**Material for the task:**
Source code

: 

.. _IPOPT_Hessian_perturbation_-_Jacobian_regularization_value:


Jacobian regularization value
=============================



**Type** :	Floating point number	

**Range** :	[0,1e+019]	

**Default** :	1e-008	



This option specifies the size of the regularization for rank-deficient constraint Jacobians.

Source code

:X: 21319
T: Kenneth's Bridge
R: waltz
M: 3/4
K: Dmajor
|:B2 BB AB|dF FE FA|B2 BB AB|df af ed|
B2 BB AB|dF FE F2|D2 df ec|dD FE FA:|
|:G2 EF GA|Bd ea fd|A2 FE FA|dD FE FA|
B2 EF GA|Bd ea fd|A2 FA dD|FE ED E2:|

**Work request:** From the line containing "Jacobian regularization value" through the closing line of the material above, return every line exactly and omit all others.

**Response:**
Jacobian regularization value
=============================



**Type** :	Floating point number	

**Range** :	[0,1e+019]	

**Default** :	1e-008	



This option specifies the size of the regularization for rank-deficient constraint Jacobians.

Source code

:X: 21319
T: Kenneth's Bridge
R: waltz
M: 3/4
K: Dmajor
|:B2 BB AB|dF FE FA|B2 BB AB|df af ed|
B2 BB AB|dF FE F2|D2 df ec|dD FE FA:|
|:G2 EF GA|Bd ea fd|A2 FE FA|dD FE FA|
B2 EF GA|Bd ea fd|A2 FA dD|FE ED E2:|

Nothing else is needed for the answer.